30The applicant alleges that there was a conflict with Tribunal procedure in that the parties were not given an opportunity to make submissions in response to the Tribunal’s Notice that it was reconsidering my September 2, 2010 Interim Decision on its own initiative, as set out in the Tribunal’s Practice Direction on Reconsideration. This is not true. The parties were notified of their opportunity to make submissions by letter dated September 20, 2010, the scope of the Tribunal’s reconsideration was clarified in response to the applicant’s request by letter dated September 27, 2010, and the applicant did in fact file submissions on October 1, 2010 in response to the Tribunal’s notice which were acknowledged and considered by me in my Reconsideration Decision dated October 19, 2010. Accordingly, I find that the applicant has failed to establish any real or continued conflict with Tribunal procedure in this case.
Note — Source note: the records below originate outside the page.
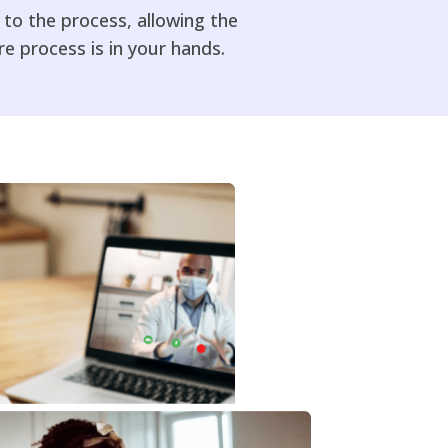
to the process, allowing the
 process is in your hands.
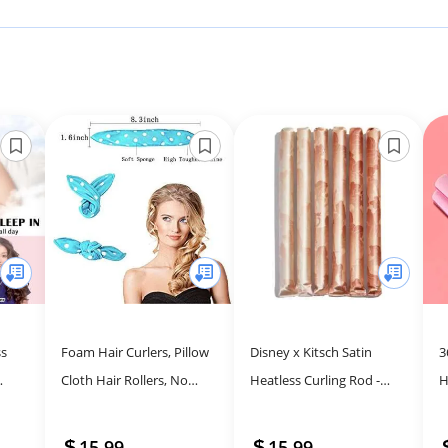
ss
Foam Hair Curlers, Pillow
Disney x Kitsch Satin
3
Cloth Hair Rollers, No
Heatless Curling Rod -
H
ir
Heat Sleeping Soft
Hair Curler Set, Heatless
C
t
Sponge Rollers for Long,
Curls Overnight, Hair
(
15.99
15.99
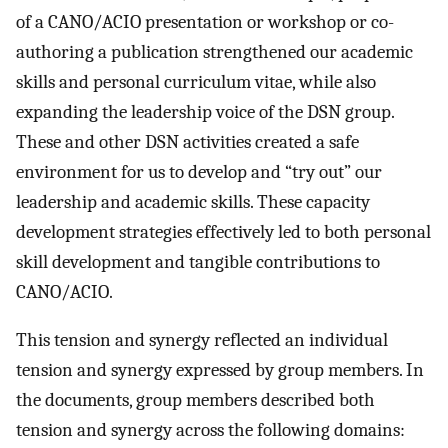
of a CANO/ACIO presentation or workshop or co-
authoring a publication strengthened our academic
skills and personal curriculum vitae, while also
expanding the leadership voice of the DSN group.
These and other DSN activities created a safe
environment for us to develop and “try out” our
leadership and academic skills. These capacity
development strategies effectively led to both personal
skill development and tangible contributions to
CANO/ACIO.
This tension and synergy reflected an individual
tension and synergy expressed by group members. In
the documents, group members described both
tension and synergy across the following domains:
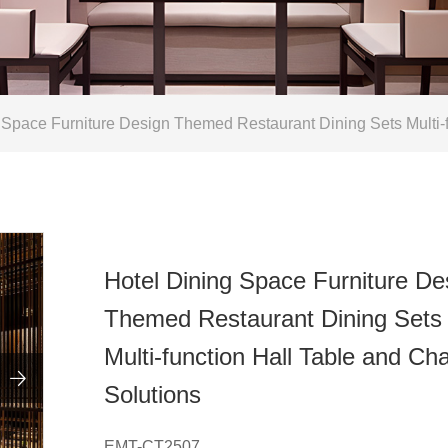
Space Furniture Design Themed Restaurant Dining Sets Multi-fu
Hotel Dining Space Furniture De
Themed Restaurant Dining Sets
Multi-function Hall Table and Cha

Solutions
EMT-CT2507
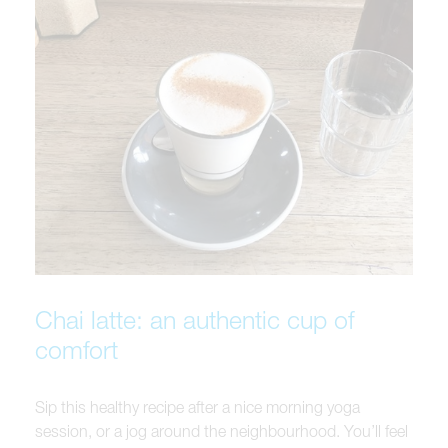
Chai latte: an authentic cup of
comfort
Sip this healthy recipe after a nice morning yoga
session, or a jog around the neighbourhood. You’ll feel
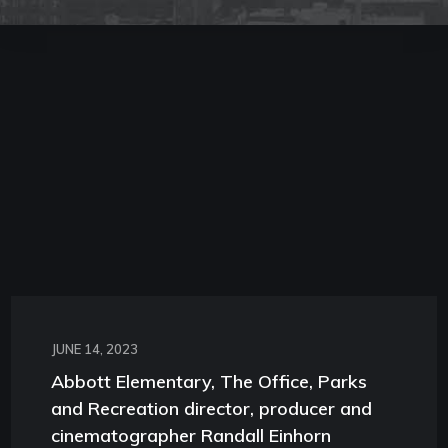
JUNE 14, 2023
Abbott Elementary, The Office, Parks
and Recreation director, producer and
cinematographer Randall Einhorn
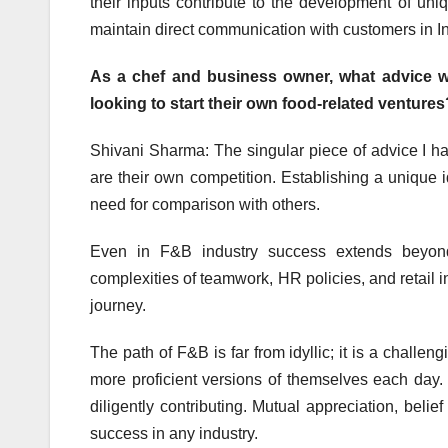
their inputs contribute to the development of un
maintain direct communication with customers in I
As a chef and business owner, what advice wo
looking to start their own food-related ventures
Shivani Sharma: The singular piece of advice I ha
are their own competition. Establishing a unique 
need for comparison with others.
Even in F&B industry success extends beyond 
complexities of teamwork, HR policies, and retail i
journey.
The path of F&B is far from idyllic; it is a challen
more proficient versions of themselves each day.
diligently contributing. Mutual appreciation, belie
success in any industry.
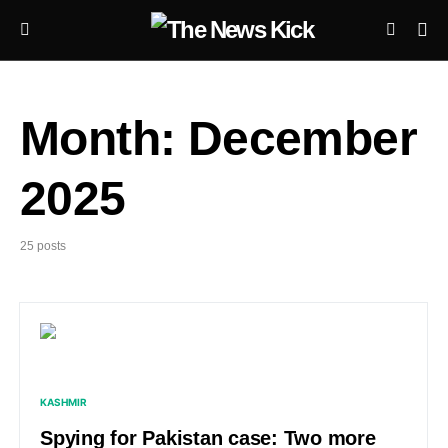
Month:
December
2025
25 posts
KASHMIR
Spying for Pakistan case: Two more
31The applicant also alleges that other factors exist which outweigh the interest in the finality of decisions. In my view, for all of the reasons I have set out in my previous Decisions and in this Decision, there are no such factors which outweigh the interest in the finality of decisions.
32For all of these reasons, the applicant’s Request for Reconsideration is denied.
Dated at Toronto, this 7th day of February, 2011.